Tuesday, April 02, 2013

More right-wing scare tactics on Obamacare

By Carl 

So, next year, the Affordable Care Act fires up in earnest. Yesterday, Vermont released its proposed health-care exchange rates for 2014, the first state to do so.

Guess what? There's great news:

After years of anticipation, Vermont became the first state Monday to publish proposed 2014 individual health insurance rates under the federal health law. Despite Republican and insurers' predictions, there was no "rate shock" in the new premiums, according to the Vermont governor's office and insurance representatives.

That state may not be the best barometer of the impact of the heath overhaul on premiums, however, because it already prohibits insurers from using health status to determine an individual's premiums. It is one of only seven states in the country which have so-called community rating regulations.

Vermont also requires prices to be the same regardless of person's age. Two of the health law's biggest changes include prohibiting insurers from using health status to determine premiums and prohibiting insurers from charging older people more than three times the rates of younger people.

Now, the caveats in those last two paragraphs should be noted: Vermont already had tight reins on some of their insurance carriers.

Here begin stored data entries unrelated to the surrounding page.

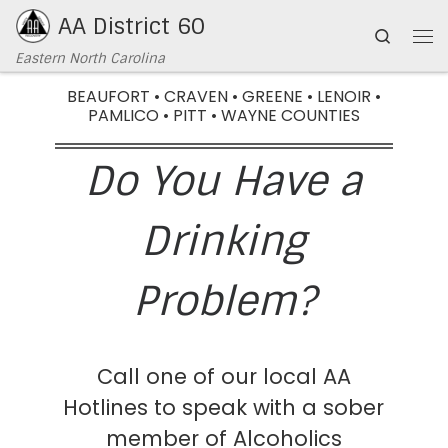
AA District 60
Skip to content
Search
Eastern North Carolina
BEAUFORT • CRAVEN • GREENE • LENOIR •
PAMLICO • PITT • WAYNE COUNTIES
Do You Have a
Drinking
Problem?
Call one of our local AA
Hotlines to speak with a sober
member of Alcoholics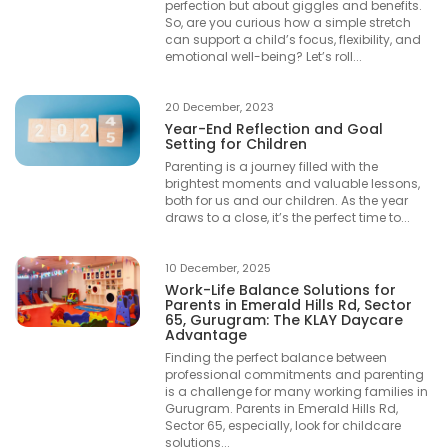
perfection but about giggles and benefits.
So, are you curious how a simple stretch
can support a child’s focus, flexibility, and
emotional well-being? Let’s roll...
20 December, 2023
Year-End Reflection and Goal
Setting for Children
Parenting is a journey filled with the
brightest moments and valuable lessons,
both for us and our children. As the year
draws to a close, it’s the perfect time to...
10 December, 2025
Work-Life Balance Solutions for
Parents in Emerald Hills Rd, Sector
65, Gurugram: The KLAY Daycare
Advantage
Finding the perfect balance between
professional commitments and parenting
is a challenge for many working families in
Gurugram. Parents in Emerald Hills Rd,
Sector 65, especially, look for childcare
solutions...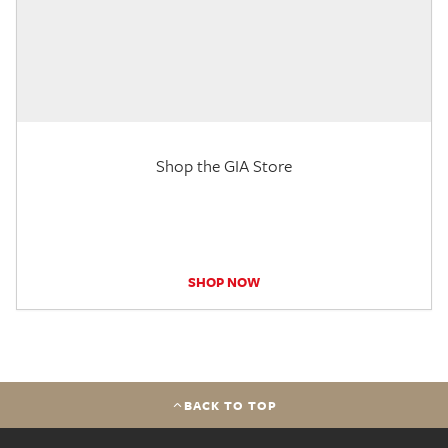
Shop the GIA Store
SHOP NOW
BACK TO TOP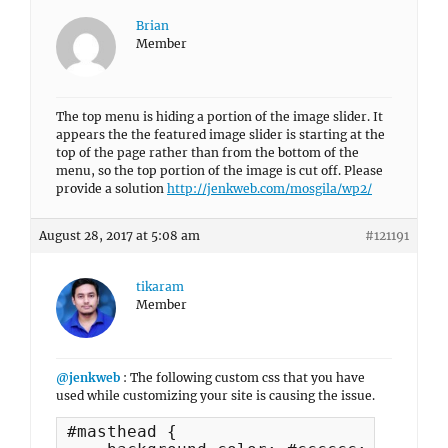
Brian
Member
The top menu is hiding a portion of the image slider. It
appears the the featured image slider is starting at the
top of the page rather than from the bottom of the
menu, so the top portion of the image is cut off. Please
provide a solution
http://jenkweb.com/mosgila/wp2/
August 28, 2017 at 5:08 am
#121191
tikaram
Member
@jenkweb
: The following custom css that you have
used while customizing your site is causing the issue.
#masthead {
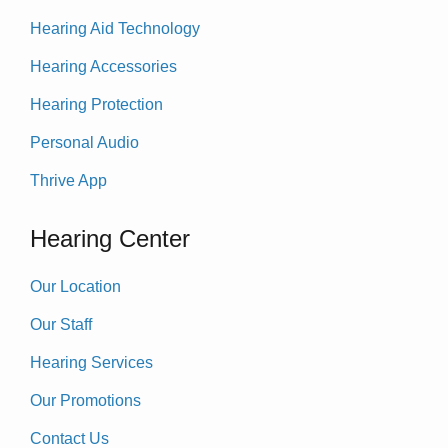
Hearing Aid Technology
Hearing Accessories
Hearing Protection
Personal Audio
Thrive App
Hearing Center
Our Location
Our Staff
Hearing Services
Our Promotions
Contact Us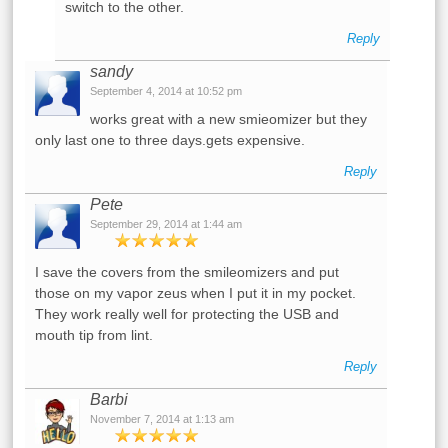
switch to the other.
Reply
sandy
September 4, 2014 at 10:52 pm
works great with a new smieomizer but they
only last one to three days.gets expensive.
Reply
Pete
September 29, 2014 at 1:44 am
I save the covers from the smileomizers and put
those on my vapor zeus when I put it in my pocket.
They work really well for protecting the USB and
mouth tip from lint.
Reply
Barbi
November 7, 2014 at 1:13 am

But here's the thing: the right wing is terrified of the free market coming to one of the most lucrative plutocracies known to so-called "free" enterprise. The ACA expands coverage to encourage young people and others who don't have health insurance to pick some up or be subject to a tax. This will have all sorts of good ripple effects for the rest of us who have insurance and are getting older and sicker by the minute.

Our insurance rates will first stabilize and then come down. This is how free markets work. This is why conservatives are a) hypocrites and b) terrified of Obamacare. It will force doctors to do actual work, instead of jetting off to Boca on Wednesday and returning Sunday night to see a few patients, whom they can massively overbill for procedures and testing that are unnecessary and futile.

How desperate are conservatives? This desperate:

A challenge filed by the Pacific Legal Foundation contends that the Affordable Care Act is unconstitutional because the bill originated in the Senate, not the House. Under the Origination Clause of the Constitution, all bills raising revenue must begin in the House.

Yup, you read that right: the originalists are going to go all originalist (after putting away their muskets, I'm sure) on the Constitution. This is what conservatives believe.